Recently, data for the role of IL-17A in human disease has emerged. Secukinumab (AIN457) is a fully human neutralizing antibody to IL-17A and beneficial clinically relevant responses have been reported in patients with PsO, rheumatoid arthritis (RA), and uveitis after treatment.2 Similar improved symptoms were seen in RA patients treated with another IL-17A therapeutic, LY2439821, a humanized monoclonal antibody to IL-17A.3 Taken together these clinical data provide the first evidence that IL-17A has a significant role in the pathophysiology of human disease.

The definition of Th17 cells as a single lineage has been brought into question with the description of heterogeneous populations of IL-17A-producing CD4+ T cells with various degrees of pathogenicity.4, 5 Murine Th17 cells differentiated in the presence of transforming growth factor-β express more CCL20 and IL-10, whereas Th17 cells differentiated in the absence of transforming growth factor-β and in the presence of IL-1, and IL-23 express Tbx21 (T-bet), the master regulator of Th1 cells and interferon (IFN)-γ along with IL-17A. In adoptive transfer experiments, IL-23-driven Th17 cells were more pathogenic than Th17 cells differentiated in the presence of transforming growth factor-β.4 Other Th17 cells generated in vitro have been described that also express cytokines classically associated with Th2 cells or a regulatory T-cell phenotype.6 In addition, not only can Th17 cells express other cytokines at the same time as IL-17A they can also stop expressing IL-17A altogether.

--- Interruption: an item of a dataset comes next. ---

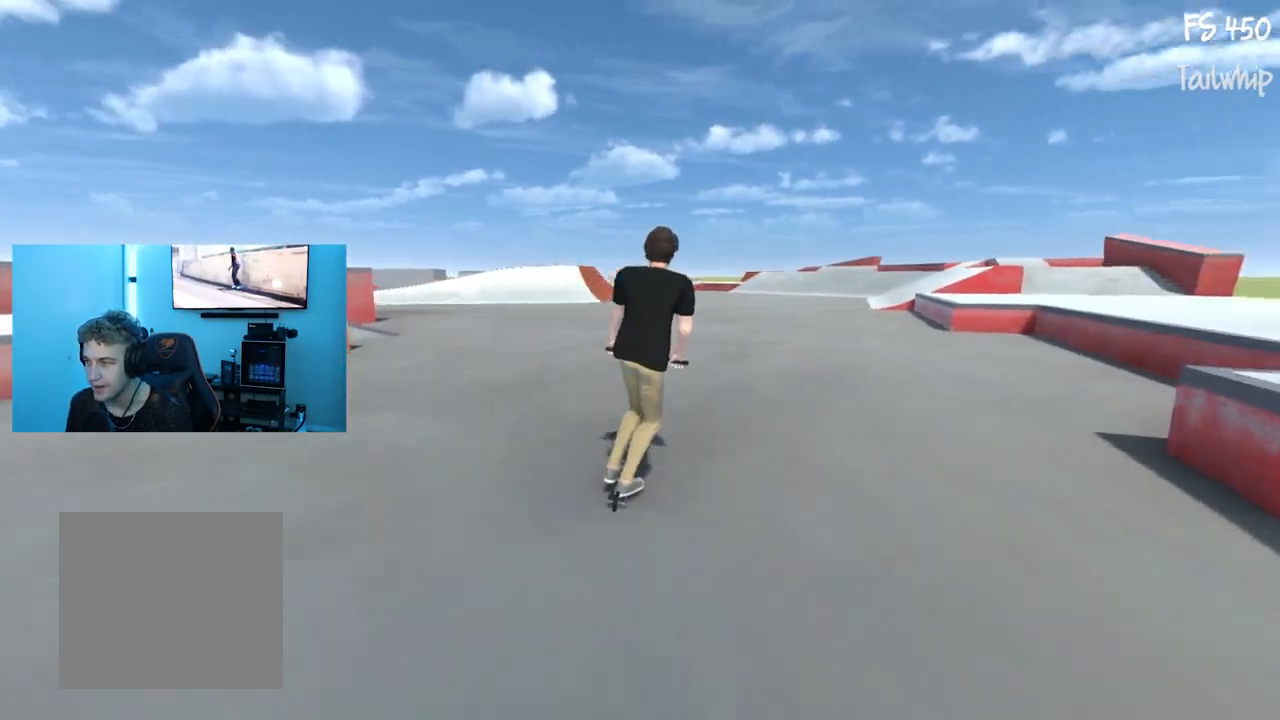
{"buttons": [], "left_stick": "right", "right_stick": "center", "events": [[100, "left_stick", "center"], [267, "left_stick", "right"]]}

Recent work with fate-mapping knock-in mice showed that IL-17A expression by CD4+ cells can be transient and these so-called ex-Th17 cells can acquire the ability to express IFN-γ and lose the ability to express IL-17A under certain conditions.7 In the inflamed spinal cords of mice with EAE, T cells expressing IFN-γ predominantly originated from cells that previously produced IL-17A and this conversion was IL-23-dependent, whereas in an acute cutaneous infection model, T cells making IL-17A neither lose expression of IL-17A nor did these cells acquire expression of other cytokines.7 DNAse sensitivity studies and global mapping of epigenetic markers of active and closed chromatin help explain the potential for plasticity at the molecular level as the IFN-γ and Tbx21 loci are poised for expression in Th17 cells differentiated in vitro.8 It appears then that the local environment and cytokine milieu at sites of inflammation are key factors in both the development of different types of Th17 cells and their conversion into distinct subtypes with various levels of pathogenic activity.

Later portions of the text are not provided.